제공 자료 |
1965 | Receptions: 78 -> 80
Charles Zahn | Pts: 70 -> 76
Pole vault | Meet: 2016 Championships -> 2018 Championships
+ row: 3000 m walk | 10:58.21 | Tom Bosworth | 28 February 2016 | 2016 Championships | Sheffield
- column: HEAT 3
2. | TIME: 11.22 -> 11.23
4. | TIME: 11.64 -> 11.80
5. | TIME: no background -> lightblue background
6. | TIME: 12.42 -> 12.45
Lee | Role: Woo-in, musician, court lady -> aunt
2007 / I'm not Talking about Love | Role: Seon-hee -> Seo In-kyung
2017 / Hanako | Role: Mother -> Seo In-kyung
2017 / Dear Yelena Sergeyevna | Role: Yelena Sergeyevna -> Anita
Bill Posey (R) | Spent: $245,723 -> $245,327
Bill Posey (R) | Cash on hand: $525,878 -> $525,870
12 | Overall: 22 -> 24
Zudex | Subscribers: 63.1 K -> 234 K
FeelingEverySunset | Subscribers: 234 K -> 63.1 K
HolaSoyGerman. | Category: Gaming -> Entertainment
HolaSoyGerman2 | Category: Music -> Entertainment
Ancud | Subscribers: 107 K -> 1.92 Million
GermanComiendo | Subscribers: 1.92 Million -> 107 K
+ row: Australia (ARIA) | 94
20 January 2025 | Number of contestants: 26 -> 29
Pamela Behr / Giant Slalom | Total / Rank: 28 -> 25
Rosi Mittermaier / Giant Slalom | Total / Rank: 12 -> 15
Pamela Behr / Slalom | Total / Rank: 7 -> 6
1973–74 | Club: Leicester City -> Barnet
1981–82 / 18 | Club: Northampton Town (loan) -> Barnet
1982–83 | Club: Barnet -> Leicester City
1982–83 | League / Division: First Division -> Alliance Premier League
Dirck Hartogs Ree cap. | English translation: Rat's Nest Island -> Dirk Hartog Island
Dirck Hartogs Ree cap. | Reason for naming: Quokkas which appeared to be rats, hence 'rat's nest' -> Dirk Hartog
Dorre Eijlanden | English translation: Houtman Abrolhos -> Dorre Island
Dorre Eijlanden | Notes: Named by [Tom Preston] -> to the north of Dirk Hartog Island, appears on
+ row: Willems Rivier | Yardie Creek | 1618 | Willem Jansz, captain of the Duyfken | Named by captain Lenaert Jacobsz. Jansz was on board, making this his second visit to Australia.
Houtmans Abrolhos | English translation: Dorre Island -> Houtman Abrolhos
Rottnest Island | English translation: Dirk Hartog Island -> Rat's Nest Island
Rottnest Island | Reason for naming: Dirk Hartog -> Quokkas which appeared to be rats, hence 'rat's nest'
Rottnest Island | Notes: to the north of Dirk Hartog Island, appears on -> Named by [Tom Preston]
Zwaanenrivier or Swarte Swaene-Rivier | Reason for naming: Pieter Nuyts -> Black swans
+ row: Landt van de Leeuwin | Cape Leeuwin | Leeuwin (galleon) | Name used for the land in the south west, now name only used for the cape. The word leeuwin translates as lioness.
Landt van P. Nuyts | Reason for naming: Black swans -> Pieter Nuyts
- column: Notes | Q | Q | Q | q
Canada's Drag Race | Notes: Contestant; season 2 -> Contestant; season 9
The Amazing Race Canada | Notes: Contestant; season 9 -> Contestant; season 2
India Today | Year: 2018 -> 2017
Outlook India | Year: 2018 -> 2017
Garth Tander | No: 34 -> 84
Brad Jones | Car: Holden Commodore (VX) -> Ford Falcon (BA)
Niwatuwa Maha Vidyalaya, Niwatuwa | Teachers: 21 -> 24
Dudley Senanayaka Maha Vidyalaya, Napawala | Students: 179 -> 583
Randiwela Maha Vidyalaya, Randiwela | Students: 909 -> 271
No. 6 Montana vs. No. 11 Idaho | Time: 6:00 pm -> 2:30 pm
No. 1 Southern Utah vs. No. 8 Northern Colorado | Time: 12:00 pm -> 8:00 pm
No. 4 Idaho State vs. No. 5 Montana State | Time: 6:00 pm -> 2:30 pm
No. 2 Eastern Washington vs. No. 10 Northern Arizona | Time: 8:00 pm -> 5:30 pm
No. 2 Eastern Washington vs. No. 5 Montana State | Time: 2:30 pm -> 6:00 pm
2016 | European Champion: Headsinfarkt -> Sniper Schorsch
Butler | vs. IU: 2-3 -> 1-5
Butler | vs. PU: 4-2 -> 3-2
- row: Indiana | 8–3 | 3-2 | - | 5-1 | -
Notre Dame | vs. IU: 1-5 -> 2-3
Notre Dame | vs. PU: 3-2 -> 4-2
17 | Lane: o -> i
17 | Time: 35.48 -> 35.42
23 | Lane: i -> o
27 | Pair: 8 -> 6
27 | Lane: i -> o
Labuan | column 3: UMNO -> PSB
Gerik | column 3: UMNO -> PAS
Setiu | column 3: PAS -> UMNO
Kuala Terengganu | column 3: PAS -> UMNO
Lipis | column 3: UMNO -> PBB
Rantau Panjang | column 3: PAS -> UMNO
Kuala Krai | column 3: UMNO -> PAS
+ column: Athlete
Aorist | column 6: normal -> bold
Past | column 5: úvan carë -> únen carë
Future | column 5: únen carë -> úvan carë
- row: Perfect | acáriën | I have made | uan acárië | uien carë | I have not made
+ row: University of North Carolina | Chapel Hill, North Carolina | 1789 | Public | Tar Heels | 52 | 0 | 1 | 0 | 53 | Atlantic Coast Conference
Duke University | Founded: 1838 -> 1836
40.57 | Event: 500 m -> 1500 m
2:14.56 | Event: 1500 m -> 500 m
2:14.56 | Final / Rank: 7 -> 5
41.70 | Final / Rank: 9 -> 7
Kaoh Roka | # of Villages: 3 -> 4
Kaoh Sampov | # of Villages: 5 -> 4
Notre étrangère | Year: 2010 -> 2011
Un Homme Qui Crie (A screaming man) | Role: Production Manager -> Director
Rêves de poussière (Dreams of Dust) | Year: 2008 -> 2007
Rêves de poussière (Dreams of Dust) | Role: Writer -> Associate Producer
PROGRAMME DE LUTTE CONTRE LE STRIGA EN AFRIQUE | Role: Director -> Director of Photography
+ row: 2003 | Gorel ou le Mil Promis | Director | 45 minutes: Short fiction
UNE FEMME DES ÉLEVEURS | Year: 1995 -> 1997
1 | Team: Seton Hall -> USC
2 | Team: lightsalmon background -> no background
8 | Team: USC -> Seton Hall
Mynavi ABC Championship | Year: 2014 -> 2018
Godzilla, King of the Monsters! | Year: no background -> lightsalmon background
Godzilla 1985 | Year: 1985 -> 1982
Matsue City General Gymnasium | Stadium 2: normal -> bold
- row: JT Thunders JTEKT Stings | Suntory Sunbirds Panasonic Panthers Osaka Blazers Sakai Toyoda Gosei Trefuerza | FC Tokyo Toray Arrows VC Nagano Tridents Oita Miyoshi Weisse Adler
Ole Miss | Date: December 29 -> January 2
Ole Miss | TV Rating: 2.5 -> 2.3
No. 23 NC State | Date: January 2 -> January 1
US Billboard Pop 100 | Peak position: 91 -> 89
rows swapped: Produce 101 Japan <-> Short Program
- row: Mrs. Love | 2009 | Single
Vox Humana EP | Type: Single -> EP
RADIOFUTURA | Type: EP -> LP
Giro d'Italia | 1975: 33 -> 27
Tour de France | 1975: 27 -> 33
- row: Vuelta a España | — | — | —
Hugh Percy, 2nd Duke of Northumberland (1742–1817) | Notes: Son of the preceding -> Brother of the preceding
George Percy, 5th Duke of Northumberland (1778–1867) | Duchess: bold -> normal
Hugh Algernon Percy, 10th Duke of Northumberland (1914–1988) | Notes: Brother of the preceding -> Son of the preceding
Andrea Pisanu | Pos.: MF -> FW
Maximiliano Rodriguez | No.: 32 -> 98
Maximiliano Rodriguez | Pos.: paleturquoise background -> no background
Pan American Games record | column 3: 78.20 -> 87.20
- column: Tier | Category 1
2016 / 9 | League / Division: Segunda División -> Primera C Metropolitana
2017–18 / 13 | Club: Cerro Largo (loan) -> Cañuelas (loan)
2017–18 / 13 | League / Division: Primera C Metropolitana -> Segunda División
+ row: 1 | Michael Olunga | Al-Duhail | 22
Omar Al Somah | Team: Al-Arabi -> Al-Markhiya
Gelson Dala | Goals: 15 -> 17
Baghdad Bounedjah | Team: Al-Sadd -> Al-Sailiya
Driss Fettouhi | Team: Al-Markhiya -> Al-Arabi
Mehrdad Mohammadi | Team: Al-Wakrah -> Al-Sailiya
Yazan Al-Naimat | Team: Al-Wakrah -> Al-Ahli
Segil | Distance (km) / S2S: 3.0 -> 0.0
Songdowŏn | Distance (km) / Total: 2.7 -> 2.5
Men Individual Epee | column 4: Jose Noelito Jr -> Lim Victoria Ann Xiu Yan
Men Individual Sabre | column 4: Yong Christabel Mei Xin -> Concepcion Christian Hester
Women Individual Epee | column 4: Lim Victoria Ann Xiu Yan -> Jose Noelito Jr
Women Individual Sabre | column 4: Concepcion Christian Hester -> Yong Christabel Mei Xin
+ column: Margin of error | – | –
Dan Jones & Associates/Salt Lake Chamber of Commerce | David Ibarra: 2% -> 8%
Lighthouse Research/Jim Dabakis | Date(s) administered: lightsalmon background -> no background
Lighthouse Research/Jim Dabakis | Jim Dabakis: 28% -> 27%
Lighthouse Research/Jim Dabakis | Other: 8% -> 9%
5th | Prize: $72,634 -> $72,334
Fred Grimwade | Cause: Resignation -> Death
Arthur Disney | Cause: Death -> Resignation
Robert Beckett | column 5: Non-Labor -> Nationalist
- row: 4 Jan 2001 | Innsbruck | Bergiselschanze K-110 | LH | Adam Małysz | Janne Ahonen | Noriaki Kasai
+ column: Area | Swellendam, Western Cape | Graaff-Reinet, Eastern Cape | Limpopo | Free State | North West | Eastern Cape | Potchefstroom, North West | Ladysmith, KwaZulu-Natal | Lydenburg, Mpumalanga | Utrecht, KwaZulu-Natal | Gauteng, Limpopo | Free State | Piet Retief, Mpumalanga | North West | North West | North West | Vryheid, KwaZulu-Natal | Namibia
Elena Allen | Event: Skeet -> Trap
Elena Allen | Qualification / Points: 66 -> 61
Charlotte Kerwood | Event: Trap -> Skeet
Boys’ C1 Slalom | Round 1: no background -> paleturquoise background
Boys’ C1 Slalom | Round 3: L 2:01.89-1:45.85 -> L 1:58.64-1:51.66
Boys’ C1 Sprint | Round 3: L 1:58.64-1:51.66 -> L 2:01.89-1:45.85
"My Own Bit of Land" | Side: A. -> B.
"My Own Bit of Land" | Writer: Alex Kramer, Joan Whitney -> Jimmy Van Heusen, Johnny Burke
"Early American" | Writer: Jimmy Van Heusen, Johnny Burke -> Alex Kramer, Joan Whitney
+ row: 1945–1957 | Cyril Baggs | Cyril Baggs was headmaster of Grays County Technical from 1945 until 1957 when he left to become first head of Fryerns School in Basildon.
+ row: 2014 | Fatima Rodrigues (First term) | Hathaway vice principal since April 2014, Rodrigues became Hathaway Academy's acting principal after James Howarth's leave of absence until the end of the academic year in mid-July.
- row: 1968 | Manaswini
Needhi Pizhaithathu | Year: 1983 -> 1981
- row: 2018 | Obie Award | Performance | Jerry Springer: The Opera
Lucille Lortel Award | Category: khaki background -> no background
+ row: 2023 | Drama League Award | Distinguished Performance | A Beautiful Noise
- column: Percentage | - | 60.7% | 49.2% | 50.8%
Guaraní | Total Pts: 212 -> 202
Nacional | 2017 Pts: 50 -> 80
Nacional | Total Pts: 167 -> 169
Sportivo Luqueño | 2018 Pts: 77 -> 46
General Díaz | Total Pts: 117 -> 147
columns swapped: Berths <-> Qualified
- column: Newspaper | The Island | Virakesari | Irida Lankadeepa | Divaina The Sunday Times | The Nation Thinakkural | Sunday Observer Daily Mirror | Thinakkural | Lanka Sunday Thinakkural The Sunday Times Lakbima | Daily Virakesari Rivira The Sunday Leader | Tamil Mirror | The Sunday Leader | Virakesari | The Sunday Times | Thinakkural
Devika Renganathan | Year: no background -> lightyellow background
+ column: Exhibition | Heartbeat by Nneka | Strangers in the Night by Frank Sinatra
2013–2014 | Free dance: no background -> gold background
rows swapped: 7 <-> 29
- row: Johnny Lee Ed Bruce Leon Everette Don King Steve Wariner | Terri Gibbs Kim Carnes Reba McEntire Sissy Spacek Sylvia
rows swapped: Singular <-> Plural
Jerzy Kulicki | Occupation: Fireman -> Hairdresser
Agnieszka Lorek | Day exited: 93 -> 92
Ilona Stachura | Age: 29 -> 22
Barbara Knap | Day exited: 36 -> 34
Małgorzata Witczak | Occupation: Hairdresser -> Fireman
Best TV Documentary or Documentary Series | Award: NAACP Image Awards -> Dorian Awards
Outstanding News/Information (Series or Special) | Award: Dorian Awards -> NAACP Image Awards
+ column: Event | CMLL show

과제 목표 | 위 행들의 첫 행부터 "visit to Australia."가 들어 있는 행까지, 그 행을 포함해 한 글자도 바꾸지 말고 그대로 인용하세요.

예상 답안 |
1965 | Receptions: 78 -> 80
Charles Zahn | Pts: 70 -> 76
Pole vault | Meet: 2016 Championships -> 2018 Championships
+ row: 3000 m walk | 10:58.21 | Tom Bosworth | 28 February 2016 | 2016 Championships | Sheffield
- column: HEAT 3
2. | TIME: 11.22 -> 11.23
4. | TIME: 11.64 -> 11.80
5. | TIME: no background -> lightblue background
6. | TIME: 12.42 -> 12.45
Lee | Role: Woo-in, musician, court lady -> aunt
2007 / I'm not Talking about Love | Role: Seon-hee -> Seo In-kyung
2017 / Hanako | Role: Mother -> Seo In-kyung
2017 / Dear Yelena Sergeyevna | Role: Yelena Sergeyevna -> Anita
Bill Posey (R) | Spent: $245,723 -> $245,327
Bill Posey (R) | Cash on hand: $525,878 -> $525,870
12 | Overall: 22 -> 24
Zudex | Subscribers: 63.1 K -> 234 K
FeelingEverySunset | Subscribers: 234 K -> 63.1 K
HolaSoyGerman. | Category: Gaming -> Entertainment
HolaSoyGerman2 | Category: Music -> Entertainment
Ancud | Subscribers: 107 K -> 1.92 Million
GermanComiendo | Subscribers: 1.92 Million -> 107 K
+ row: Australia (ARIA) | 94
20 January 2025 | Number of contestants: 26 -> 29
Pamela Behr / Giant Slalom | Total / Rank: 28 -> 25
Rosi Mittermaier / Giant Slalom | Total / Rank: 12 -> 15
Pamela Behr / Slalom | Total / Rank: 7 -> 6
1973–74 | Club: Leicester City -> Barnet
1981–82 / 18 | Club: Northampton Town (loan) -> Barnet
1982–83 | Club: Barnet -> Leicester City
1982–83 | League / Division: First Division -> Alliance Premier League
Dirck Hartogs Ree cap. | English translation: Rat's Nest Island -> Dirk Hartog Island
Dirck Hartogs Ree cap. | Reason for naming: Quokkas which appeared to be rats, hence 'rat's nest' -> Dirk Hartog
Dorre Eijlanden | English translation: Houtman Abrolhos -> Dorre Island
Dorre Eijlanden | Notes: Named by [Tom Preston] -> to the north of Dirk Hartog Island, appears on
+ row: Willems Rivier | Yardie Creek | 1618 | Willem Jansz, captain of the Duyfken | Named by captain Lenaert Jacobsz. Jansz was on board, making this his second visit to Australia.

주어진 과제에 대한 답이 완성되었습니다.